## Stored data
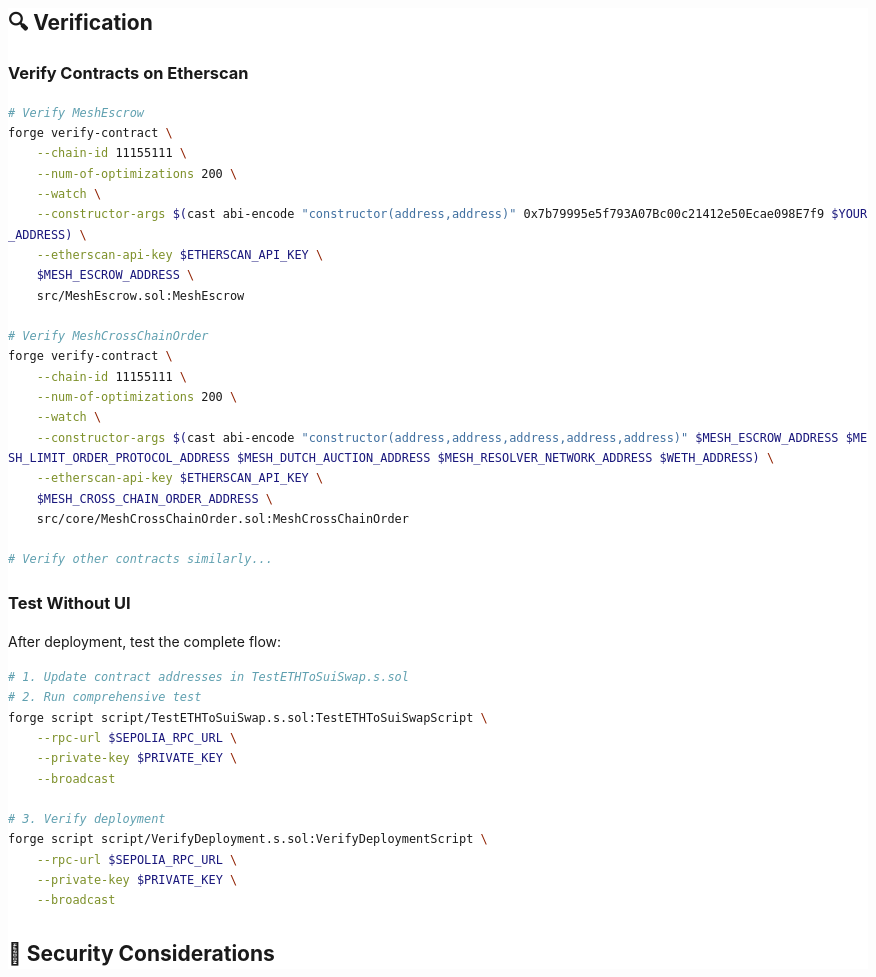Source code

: ## 🔍 Verification

### Verify Contracts on Etherscan

```bash
# Verify MeshEscrow
forge verify-contract \
    --chain-id 11155111 \
    --num-of-optimizations 200 \
    --watch \
    --constructor-args $(cast abi-encode "constructor(address,address)" 0x7b79995e5f793A07Bc00c21412e50Ecae098E7f9 $YOUR_ADDRESS) \
    --etherscan-api-key $ETHERSCAN_API_KEY \
    $MESH_ESCROW_ADDRESS \
    src/MeshEscrow.sol:MeshEscrow

# Verify MeshCrossChainOrder
forge verify-contract \
    --chain-id 11155111 \
    --num-of-optimizations 200 \
    --watch \
    --constructor-args $(cast abi-encode "constructor(address,address,address,address,address)" $MESH_ESCROW_ADDRESS $MESH_LIMIT_ORDER_PROTOCOL_ADDRESS $MESH_DUTCH_AUCTION_ADDRESS $MESH_RESOLVER_NETWORK_ADDRESS $WETH_ADDRESS) \
    --etherscan-api-key $ETHERSCAN_API_KEY \
    $MESH_CROSS_CHAIN_ORDER_ADDRESS \
    src/core/MeshCrossChainOrder.sol:MeshCrossChainOrder

# Verify other contracts similarly...
```

### Test Without UI

After deployment, test the complete flow:

```bash
# 1. Update contract addresses in TestETHToSuiSwap.s.sol
# 2. Run comprehensive test
forge script script/TestETHToSuiSwap.s.sol:TestETHToSuiSwapScript \
    --rpc-url $SEPOLIA_RPC_URL \
    --private-key $PRIVATE_KEY \
    --broadcast

# 3. Verify deployment
forge script script/VerifyDeployment.s.sol:VerifyDeploymentScript \
    --rpc-url $SEPOLIA_RPC_URL \
    --private-key $PRIVATE_KEY \
    --broadcast
```

## 🚨 Security Considerations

## Aim of the exercise
Find and copy every line in the entries above where the string "forge" occurs.

## Exercise solution
forge verify-contract \
forge verify-contract \
forge script script/TestETHToSuiSwap.s.sol:TestETHToSuiSwapScript \
forge script script/VerifyDeployment.s.sol:VerifyDeploymentScript \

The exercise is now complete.